In the aviation industry alone, over 1,400 flights were cancelled.
It was a different story for IT Naturally’s customer – one of the world’s leading holiday airlines. They were able to keep flights running smoothly for their passengers.
Here’s what happened:
The Incident
We now know that at around:
- 04:09 UTC: CrowdStrike pushed out a content update that inadvertently caused Windows computers to crash and display a blue screen.
- 05:27 UTC: CrowdStrike reverted the change, updating and correcting the faulty file.
The Challenge
Whilst an update was quickly released by CrowdStrike, the update couldn’t rectify the problem that had already been caused, in that once a Windows computer has been blue-screened, it must be rebooted. Whilst some computers did come back up with a straightforward reboot, many didn’t and these then required physical intervention. How do we overcome this?
Working with a Proactive Partner
Initial Response
Within 10 minutes of receiving the Priority 1 alert, IT Naturally immediately initiated a Major Incident bridge call to assess the situation. Initial reports were unclear, with rumours suggesting a widespread Microsoft outage. IT Naturally quickly determined that the incident was relevant to their airline customer and that CrowdStrike’s faulty update was the cause.
Action Plan
- IT Naturally came up with and documented a clear process for rebooting the machines and coordinated with field personnel to implement this solution swiftly.
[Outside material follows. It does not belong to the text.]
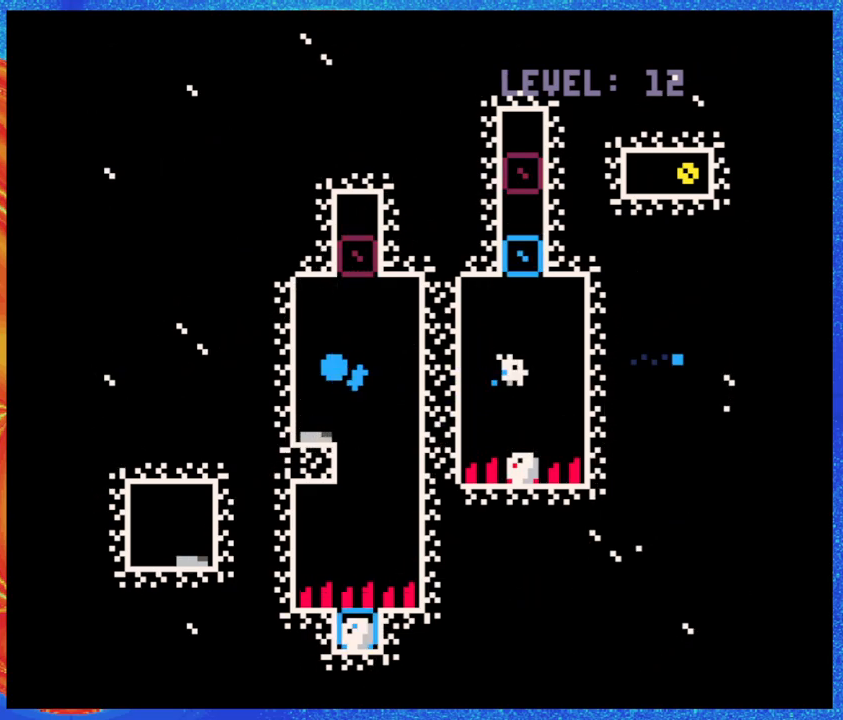
{"buttons": [], "events": []}
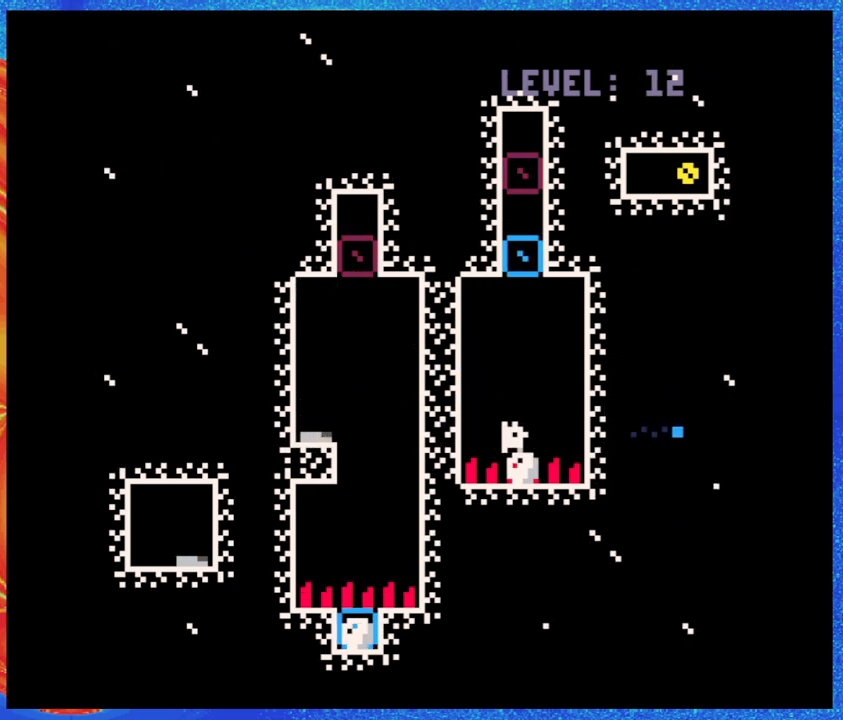
{"buttons": ["DPAD_UP"], "events": [[83, "DPAD_RIGHT", "down"], [150, "DPAD_RIGHT", "up"], [417, "DPAD_UP", "down"]]}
- Knowledge of the airline’s IT infrastructure allowed IT Naturally to prioritise critical systems, ensuring no disruption to flight operations.
- The 24/7 Service Desk was briefed and able to provide remote support and instructions to field personnel who needed to physically restart affected devices.
- IT Naturally’s partnership with CrowdStrike enabled quick access to crucial information and updates.
IT Naturally’s Timeline
- 6:30 AM: IT Naturally received a Priority 1 alert indicating a complete business down situation for their airline customer, which could potentially lead to high financial impact if not resolved quickly.
- 6:40 AM: Bridge Call was set up with the customer
- 7:00 AM: The team identified that systems switched on overnight (around 4 AM) were affected, particularly servers and the airline’s Operations Control Center (OCC) which all operate 24/7.
- 11:29 AM: The issue was resolved, and systems were back up and running, with no flights impacted. Some work on non-critical business systems was continued.
Key Factors for Success
- A quick response, early involvement and a documented process enabled IT Naturally to address and resolve the issue.
- The team’s dedication to resolving the issue swiftly and effectively ensuring the airline’s operations continued smoothly.
- Emergency procedures, including authorised emergency access protocols, were in place to handle such critical situations.
- Ongoing 24/7 support and monitoring helped mitigate further risks and ensured all systems were fully operational by lunchtime.
The Outcome
The global IT outage caused by CrowdStrike’s faulty update believed to be human error highlighted the vulnerability of interconnected systems. However, IT Naturally’s quick and efficient response meant that their airline customer experienced no disruptions in flight operations despite other businesses being affected for days.
IT Naturally believes in being a proactive partner who has the people and the processes in place to coordinate and communicate effectively during a crisis.
Our proactive approach and commitment to service excellence were key to successfully navigating this unprecedented global outage.